Jin, also known by his English name Ezra Jin, had been detained since October during a wider crackdown on unregistered Protestant churches in China. Several other leaders and co-workers from Zion Church were detained around the same time.
His family said in a statement that the release happened quickly and thanked the Trump administration. AP quoted relatives as saying they did not believe the release could have happened without Xi’s direct involvement. China’s foreign ministry did not immediately respond to requests for comment from international media.
Trump told reporters after leaving Beijing in May that he had brought up both Jin and Jimmy Lai with Xi. According to AP, Trump said Xi would “give it very serious consideration” in Jin’s case, while describing Lai’s case as more difficult. Lai, the founder of Apple Daily, was sentenced in February to 20 years in prison.
Jin’s release has not ended the Zion Church case. Yaqiu Wang, China research director at Human Rights Watch, said at least eight members of the church remain in custody. Previous foreign media reports said cases involving Jin and other church figures had been transferred to prosecutors, with allegations including illegal business operations, fraud or illegal use of information networks.

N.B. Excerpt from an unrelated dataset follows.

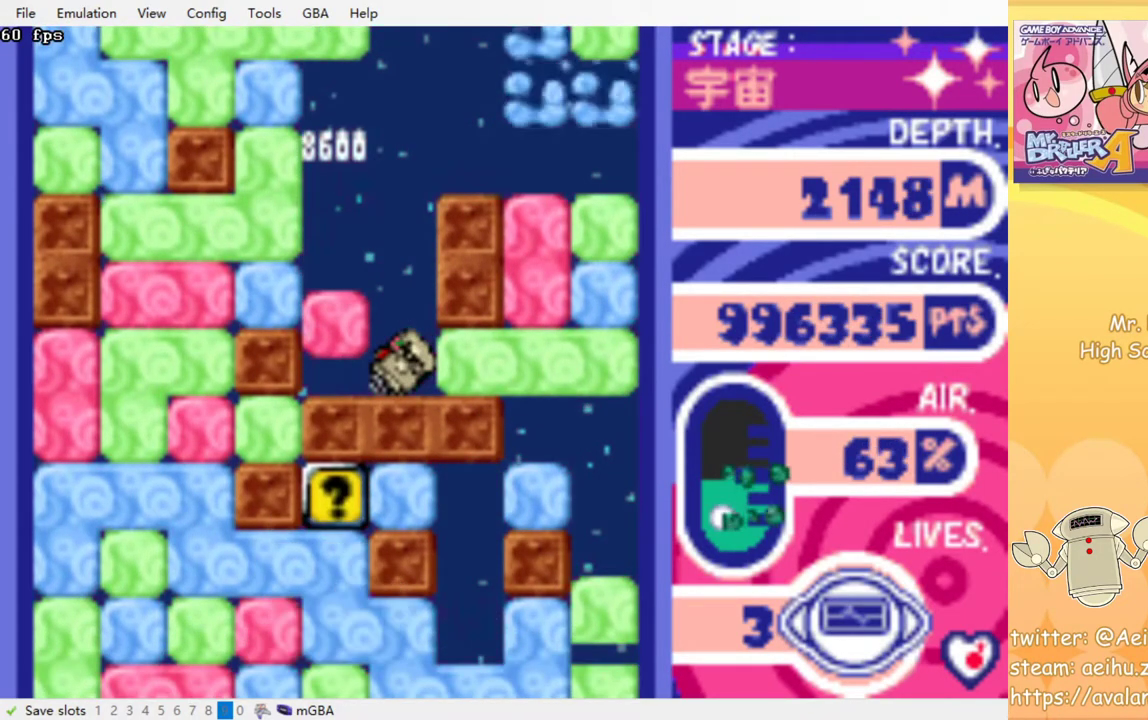
{"buttons": ["DPAD_RIGHT"], "events": [[150, "DPAD_RIGHT", "down"], [267, "DPAD_RIGHT", "up"], [350, "CROSS", "down"], [350, "DPAD_RIGHT", "down"], [467, "CROSS", "up"]]}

Zion Church was founded in Beijing in 2007 and became one of China’s largest unregistered Protestant congregations. Authorities shut down its physical meeting place in 2018. The church later moved sermons online and organized smaller gatherings across different cities.
China’s constitution formally protects religious belief, but religious activity is expected to take place under state-sanctioned bodies. Protestant worshippers are generally directed into the state-backed Three-Self Patriotic Movement. Many house churches reject that system, saying church life should not be administered by government agencies.

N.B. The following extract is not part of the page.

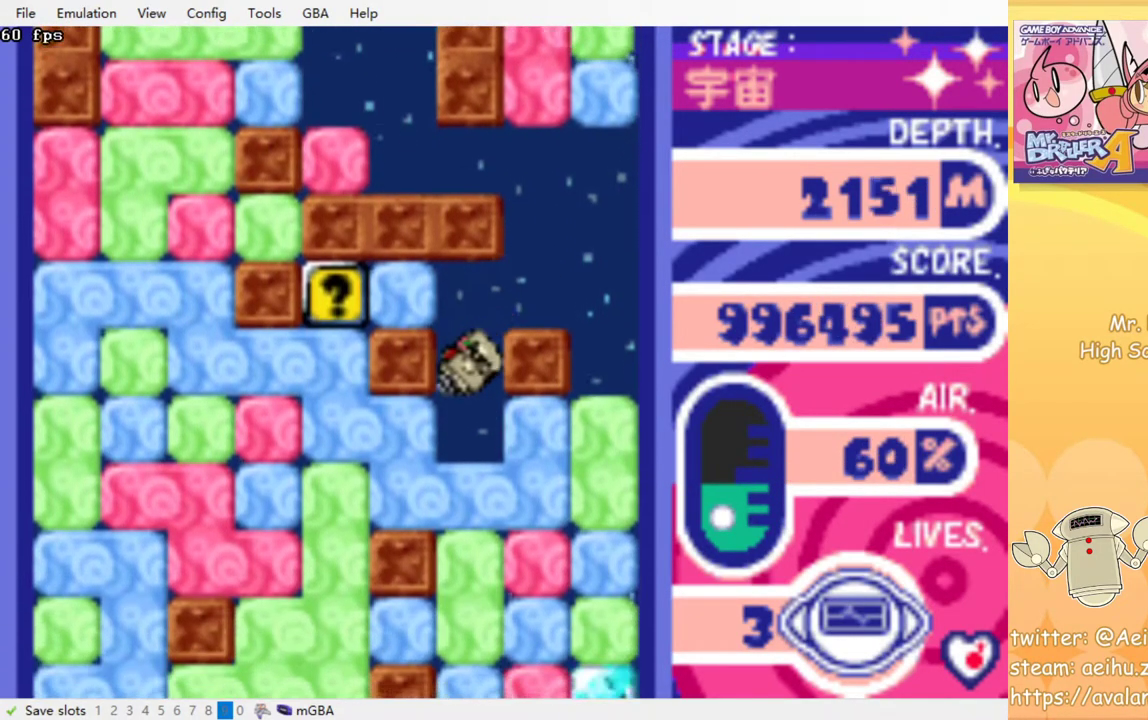
{"buttons": ["CROSS", "DPAD_DOWN"], "events": [[150, "CROSS", "down"], [267, "CROSS", "up"], [333, "CROSS", "down"], [417, "CROSS", "up"], [500, "CROSS", "down"]]}
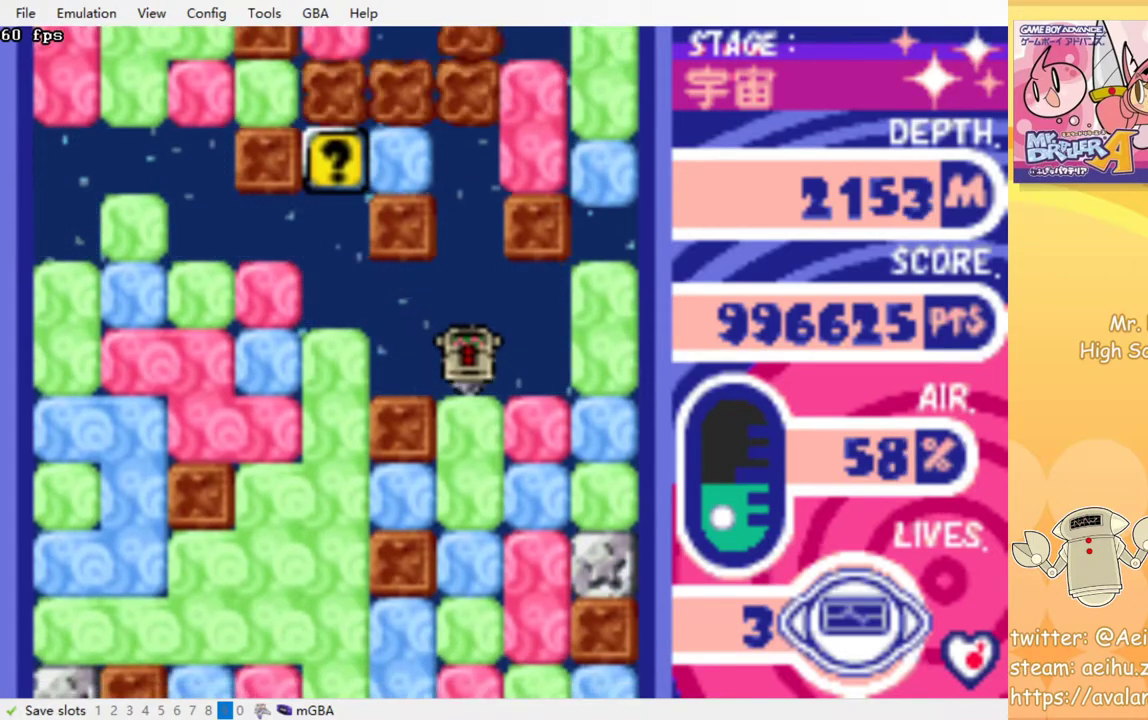
{"buttons": ["CROSS", "DPAD_DOWN"], "events": [[83, "CROSS", "up"], [150, "CROSS", "down"], [233, "CROSS", "up"], [300, "CROSS", "down"], [400, "CROSS", "up"], [467, "CROSS", "down"]]}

Under Xi, Beijing has tightened control over religious groups, including registration, venues, finances and online activity. Officials describe the policies as lawful management of religion, protection against foreign infiltration and part of the broader push to make religions conform to Chinese socialist society. Rights groups and overseas churches say the rules have sharply narrowed the space for unregistered worship.
Zion Church is not the only congregation to face pressure. Early Rain Covenant Church in Chengdu and Shouwang Church in Beijing have also seen pastors detained, gatherings disrupted, members summoned and bank accounts restricted. Over the past year, overseas rights groups have reported more pressure on online sermons and church networks that operate across provincial boundaries.
The release comes as Washington and Beijing try to keep high-level talks open. Religious freedom has long been part of the U.S. human rights agenda toward China, especially in Congress and the State Department. For Beijing, allowing a pastor with family ties in the United States to leave China may be read abroad as a limited diplomatic concession. For the remaining Zion Church detainees, the legal process is still unresolved.
Chinese authorities have not publicly explained why Jin was released or what will happen to other Zion Church members. It is also unclear whether Jin will resume public ministry from the United States, or how much of Zion Church’s network inside China can continue to operate.
Source note: This article draws on AP’s report on Jin Mingri’s release, The Guardian’s report on Zion Church and China’s house churches, and earlier AP reporting on Jin’s daughter testifying before the U.S. Congress in November 2025. Chinese authorities had not publicly explained the release or the status of other Zion Church members at the time of writing.